インドの人たちは家族を大切にします。お父さんが故郷に帰ってこいと言うと仕事を置いて戻ります。列車に乗って2日かけて故郷に戻ることも珍しくないインドでは、一度帰ると10日から2週間仕事を休みます。そんな時はお互い様で、みんなでフォローしあって乗り切るのです。
と言うのも、自分がお休みするときには、他のスタッフたちがその分埋め合わせをするからです。自分の都合だけで働くのではなく、自分がみんなに世話になった分、他の時に助ける。そうやっていると、2年前までは人が辞めてばかりで人手不足だったのに、今はほとんど辞めるスタッフがいなくなりました。

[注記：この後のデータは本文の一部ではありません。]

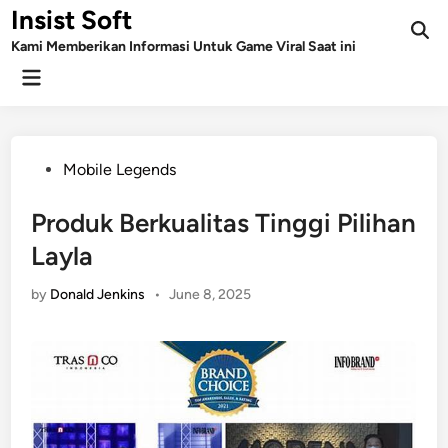
Skip
Insist Soft
to
Kami Memberikan Informasi Untuk Game Viral Saat ini
content
Main
Menu
Posted
Mobile Legends
in
Produk Berkualitas Tinggi Pilihan
Layla
by
Donald Jenkins
•
June 8, 2025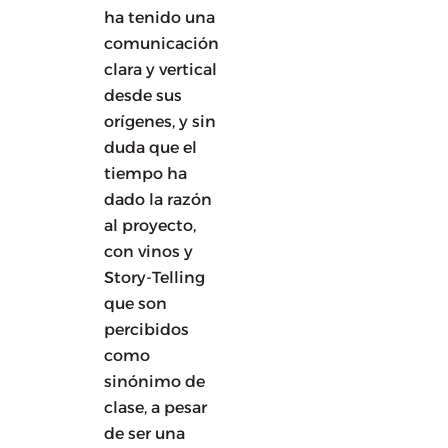
ha tenido una
comunicación
clara y vertical
desde sus
orígenes, y sin
duda que el
tiempo ha
dado la razón
al proyecto,
con vinos y
Story-Telling
que son
percibidos
como
sinónimo de
clase, a pesar
de ser una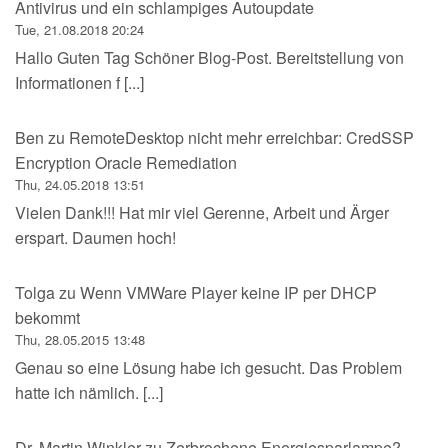
Antivirus und ein schlampiges Autoupdate
Tue, 21.08.2018 20:24
Hallo Guten Tag Schöner Blog-Post. Bereitstellung von
Informationen f [...]
Ben
zu
RemoteDesktop nicht mehr erreichbar: CredSSP
Encryption Oracle Remediation
Thu, 24.05.2018 13:51
Vielen Dank!!! Hat mir viel Gerenne, Arbeit und Ärger
erspart. Daumen hoch!
Tolga
zu
Wenn VMWare Player keine IP per DHCP
bekommt
Thu, 28.05.2015 13:48
Genau so eine Lösung habe ich gesucht. Das Problem
hatte ich nämlich. [...]
Dr. Martin Winkler
zu
Zerbrochene Energiesparlampe?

口先だけで家族と言っても、スタッフたちの心には響きません。新しい時代を担うリーダを育てると私がみんなに宣言したところから、場が変わったのです。リーダーを育てるのは口で言うほど簡単ではなりません。やってみると大変でしたが、とても楽しい作業だったということが初めてわかりました。

もう一つ映画の中で印象に残るシーンに、フレディが自らエイズに感染して余命短いことをバンドのメンバーに告白するところで「私が何者であるかは自分が決める(I decide who I am.)」と言うセリフがあります。彼が伝説となった所以がこの言葉にあるのだと思います。誰もやったことがないことに挑戦し続けたフレディは常に道を切り拓き、新しい世界を作り続けたのです。
時代の一歩先、いや半歩先ですら見極める目を持つことは簡単ではありません。メンバー同士の諍いや、新しい世界の楽曲を作る時の葛藤するシーンがそれを物語っています。しかし、その目を持っている自分なんだと信じて歩んでいると、大きな時代の波に乗るのです。
私たちにとって大切なのは、その時代の半歩先を見極める目と耳を持つこと。
「ボヘミアン・ラプソティ」に描かれたフレディはそんなことを教えてくれている気がしてなりません。
まだ観ていない人はぜひ映画館で鑑賞してみてください。